WHAT YOU WILL DO >> Reformat the listing below as a numbered list, omitting any blank lines.

════

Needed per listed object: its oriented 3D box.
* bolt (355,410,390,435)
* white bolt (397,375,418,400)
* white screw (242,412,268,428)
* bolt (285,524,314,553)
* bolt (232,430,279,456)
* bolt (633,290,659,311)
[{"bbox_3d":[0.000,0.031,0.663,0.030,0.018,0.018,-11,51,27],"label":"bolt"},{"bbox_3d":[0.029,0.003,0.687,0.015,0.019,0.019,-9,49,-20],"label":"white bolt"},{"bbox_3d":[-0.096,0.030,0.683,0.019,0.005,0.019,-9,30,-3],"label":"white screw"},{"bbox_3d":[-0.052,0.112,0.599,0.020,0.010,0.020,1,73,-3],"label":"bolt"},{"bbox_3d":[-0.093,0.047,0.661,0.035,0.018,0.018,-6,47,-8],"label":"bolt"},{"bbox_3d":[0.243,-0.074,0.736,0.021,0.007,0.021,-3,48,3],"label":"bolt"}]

════

WRITTEN REPLY >>
1. Needed per listed object: its oriented 3D box.
2. * bolt (355,410,390,435)
3. * white bolt (397,375,418,400)
4. * white screw (242,412,268,428)
5. * bolt (285,524,314,553)
6. * bolt (232,430,279,456)
7. * bolt (633,290,659,311)
8. [{"bbox_3d":[0.000,0.031,0.663,0.030,0.018,0.018,-11,51,27],"label":"bolt"},{"bbox_3d":[0.029,0.003,0.687,0.015,0.019,0.019,-9,49,-20],"label":"white bolt"},{"bbox_3d":[-0.096,0.030,0.683,0.019,0.005,0.019,-9,30,-3],"label":"white screw"},{"bbox_3d":[-0.052,0.112,0.599,0.020,0.010,0.020,1,73,-3],"label":"bolt"},{"bbox_3d":[-0.093,0.047,0.661,0.035,0.018,0.018,-6,47,-8],"label":"bolt"},{"bbox_3d":[0.243,-0.074,0.736,0.021,0.007,0.021,-3,48,3],"label":"bolt"}]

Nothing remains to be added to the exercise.